Quoted passage:

• • • • •

MS SZUTY (11.09): Madam Speaker, members will remember that I became a member of the Standing Committee on Legal Affairs in February of this year. Since that time the committee has produced two reports - firstly, the Crimes (Amendment) Bill report; and, secondly, the report on access to justice in the ACT that is before us today. I recall Mr Moore's comments yesterday about his becoming a member of the Public Accounts Committee and the number of reports the Public Accounts Committee has since produced in this Assembly. I would have to say that this inquiry was one of the hardest and most difficult tasks I could have imagined, because with reform of the legal system we are really looking at the need for fundamental change at not only the ACT level. I certainly concur with many of the comments that Mr Humphries has made about this very profound area which I feel needs quite significant change.

The committee has come up with some 20 recommendations - the most substantive, I believe, encompassing the need for a public campaign to widely disseminate information on the component parts of the legal system in the ACT and the means of access to them. A number of other significant recommendations have been made, and I will mention them just briefly. The committee made recommendations with regard to the structure of the Community Law Reform Committee, the eligibility tests for legal aid, the appointment of queen's counsel, the use of alternative methods of dispute resolution, the establishment of a computerised information system for use in the courts and the production of an information paper by the registrars of the Magistrates Court and the Supreme Court on all aspects of the court system.

The committee, as Mr Humphries also said, has given itself two further tasks to accomplish - firstly, to undertake a separate inquiry into the operation of the legal profession in the ACT; and, secondly, to undertake a separate inquiry into the court system in the ACT, with particular reference to the procedures used in the courts. These will be major tasks in themselves and will, at the very least, enable us to tackle particular questions of access to justice which should be resolvable in the ACT. Further committee recommendations concern the development of legal education in schools, the extension of interpreter services for the courts, legal and community centres and the provision of legal databases in public libraries.

• • • • •

Saved entries:
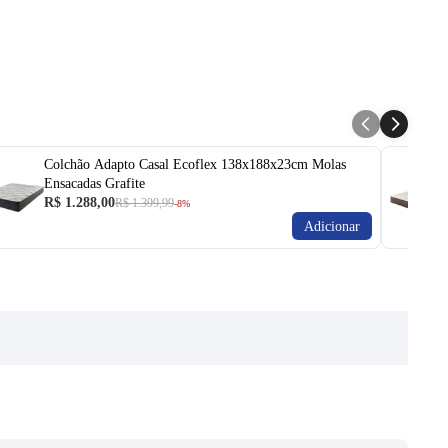
Entre em contato para saber mais do produto.
Colchão Adapto Casal Ecoflex 138x188x23cm Molas
Ensacadas Grafite
R$ 1.288,00
R$ 1.399,99
-8%
Adicionar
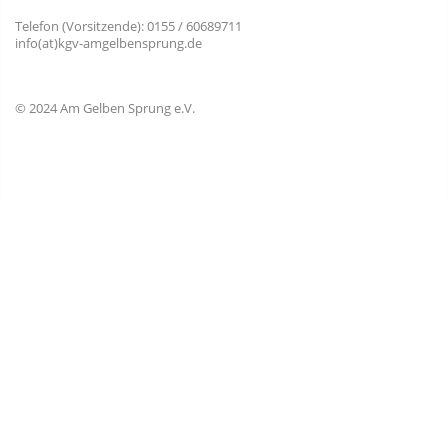
Telefon (Vorsitzende): 0155 / 60689711
info(at)kgv-amgelbensprung.de
© 2024 Am Gelben Sprung e.V.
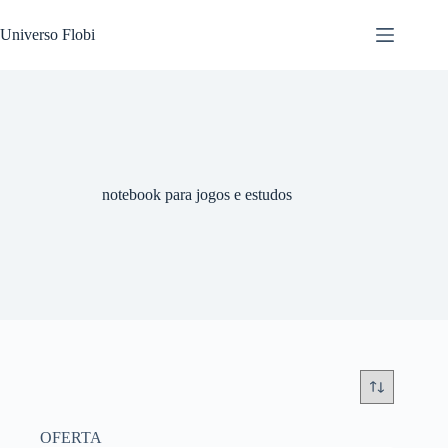
Pular
para
Universo Flobi
o
conteúdo
notebook para jogos e estudos
OFERTA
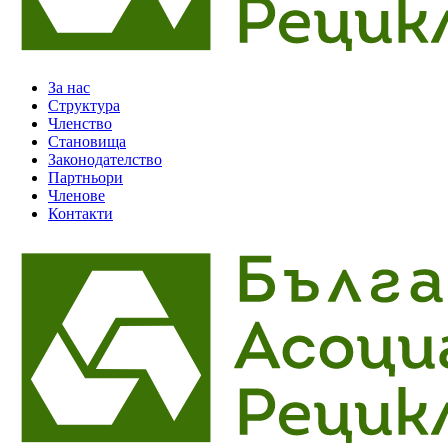
За нас
Структура
Членство
Становища
Законодателство
Партньори
Членове
Контакти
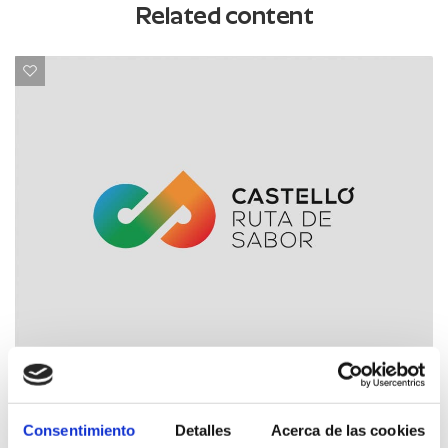
Related content
La Plana Alta
Consentimiento
Detalles
Acerca de las cookies
Journées de la citrouille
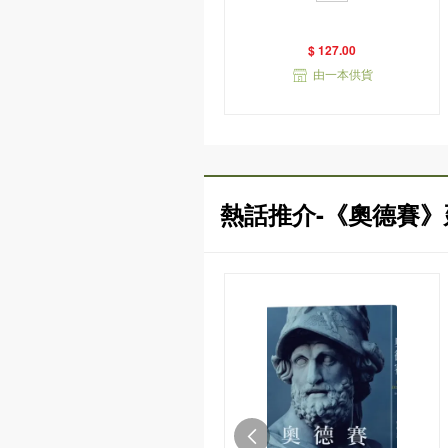
衣版）
$ 127.00
由一本供貨
熱話推介-《奧德賽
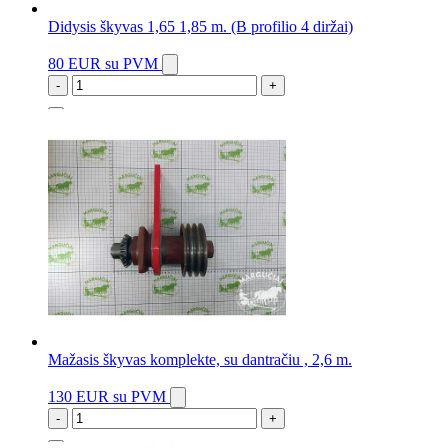
Didysis škyvas 1,65 1,85 m. (B profilio 4 diržai)
80 EUR
su PVM
-
+
1 vnt.
Mažasis škyvas komplekte, su dantračiu , 2,6 m.
130 EUR
su PVM
-
+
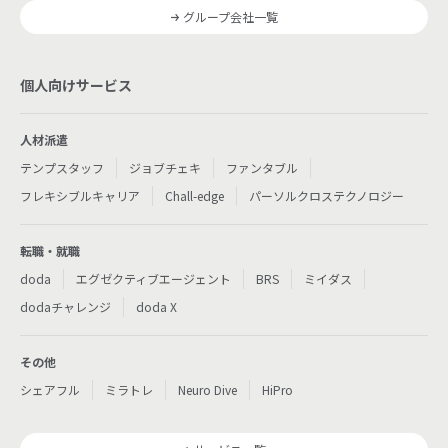
グループ会社一覧
個人向けサービス
人材派遣
テンプスタッフ
ジョブチェキ
ファンタブル
フレキシブルキャリア
Chall-edge
パーソルクロステクノロジー
転職・就職
doda
エグゼクティブエージェント
BRS
ミイダス
dodaチャレンジ
doda X
その他
シェアフル
ミラトレ
Neuro Dive
HiPro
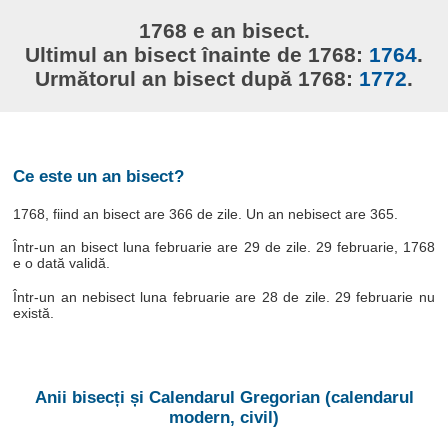
1768 e an bisect.
Ultimul an bisect înainte de 1768:
1764
.
Următorul an bisect după 1768:
1772
.
Ce este un an bisect?
1768, fiind an bisect are 366 de zile. Un an nebisect are 365.
Într-un an bisect luna februarie are 29 de zile. 29 februarie, 1768
e o dată validă.
Într-un an nebisect luna februarie are 28 de zile. 29 februarie nu
există.
Anii bisecți și Calendarul Gregorian (calendarul
modern, civil)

• • • • •

Problems to solve:
(1) Repeat the speech on the access to justice report word for word, from start to finish.
(2) Render every line of the saved entries listing as a numbered list, skipping any blank lines and leaving out the pictures.
The speech and this listing have nothing to do with each other.

Answer set:
(1)
MS SZUTY (11.09): Madam Speaker, members will remember that I became a member of the Standing Committee on Legal Affairs in February of this year. Since that time the committee has produced two reports - firstly, the Crimes (Amendment) Bill report; and, secondly, the report on access to justice in the ACT that is before us today. I recall Mr Moore's comments yesterday about his becoming a member of the Public Accounts Committee and the number of reports the Public Accounts Committee has since produced in this Assembly. I would have to say that this inquiry was one of the hardest and most difficult tasks I could have imagined, because with reform of the legal system we are really looking at the need for fundamental change at not only the ACT level. I certainly concur with many of the comments that Mr Humphries has made about this very profound area which I feel needs quite significant change.

The committee has come up with some 20 recommendations - the most substantive, I believe, encompassing the need for a public campaign to widely disseminate information on the component parts of the legal system in the ACT and the means of access to them. A number of other significant recommendations have been made, and I will mention them just briefly. The committee made recommendations with regard to the structure of the Community Law Reform Committee, the eligibility tests for legal aid, the appointment of queen's counsel, the use of alternative methods of dispute resolution, the establishment of a computerised information system for use in the courts and the production of an information paper by the registrars of the Magistrates Court and the Supreme Court on all aspects of the court system.

The committee, as Mr Humphries also said, has given itself two further tasks to accomplish - firstly, to undertake a separate inquiry into the operation of the legal profession in the ACT; and, secondly, to undertake a separate inquiry into the court system in the ACT, with particular reference to the procedures used in the courts. These will be major tasks in themselves and will, at the very least, enable us to tackle particular questions of access to justice which should be resolvable in the ACT. Further committee recommendations concern the development of legal education in schools, the extension of interpreter services for the courts, legal and community centres and the provision of legal databases in public libraries.

(2)
1. Entre em contato para saber mais do produto.
2. Colchão Adapto Casal Ecoflex 138x188x23cm Molas
3. Ensacadas Grafite
4. R$ 1.288,00
5. R$ 1.399,99
6. -8%
7. Adicionar
8. Telefon (Vorsitzende): 0155 / 60689711
9. info(at)kgv-amgelbensprung.de
10. © 2024 Am Gelben Sprung e.V.
11. Pular
12. para
13. Universo Flobi
14. o
15. conteúdo
16. notebook para jogos e estudos
17. OFERTA
18. За нас
19. Структура
20. Членство
21. Становища
22. Законодателство
23. Партньори
24. Членове
25. Контакти
26. Related content
27. La Plana Alta
28. Consentimiento
29. Detalles
30. Acerca de las cookies
31. Journées de la citrouille
32. 衣版）
33. $ 127.00
34. 由一本供貨
35. 熱話推介-《奧德賽
36. Didysis škyvas 1,65 1,85 m. (B profilio 4 diržai)
37. 80 EUR
38. su PVM
39. -
40. +
41. 1 vnt.
42. Mažasis škyvas komplekte, su dantračiu , 2,6 m.
43. 130 EUR
44. su PVM
45. -
46. +
47. グループ会社一覧
48. 個人向けサービス
49. 人材派遣
50. テンプスタッフ
51. ジョブチェキ
52. ファンタブル
53. フレキシブルキャリア
54. Chall-edge
55. パーソルクロステクノロジー
56. 転職・就職
57. doda
58. エグゼクティブエージェント
59. BRS
60. ミイダス
61. dodaチャレンジ
62. doda X
63. その他
64. シェアフル
65. ミラトレ
66. Neuro Dive
67. HiPro
68. 1768 e an bisect.
69. Ultimul an bisect înainte de 1768:
70. 1764
71. .
72. Următorul an bisect după 1768:
73. 1772
74. .
75. Ce este un an bisect?
76. 1768, fiind an bisect are 366 de zile. Un an nebisect are 365.
77. Într-un an bisect luna februarie are 29 de zile. 29 februarie, 1768
78. e o dată validă.
79. Într-un an nebisect luna februarie are 28 de zile. 29 februarie nu
80. există.
81. Anii bisecți și Calendarul Gregorian (calendarul
82. modern, civil)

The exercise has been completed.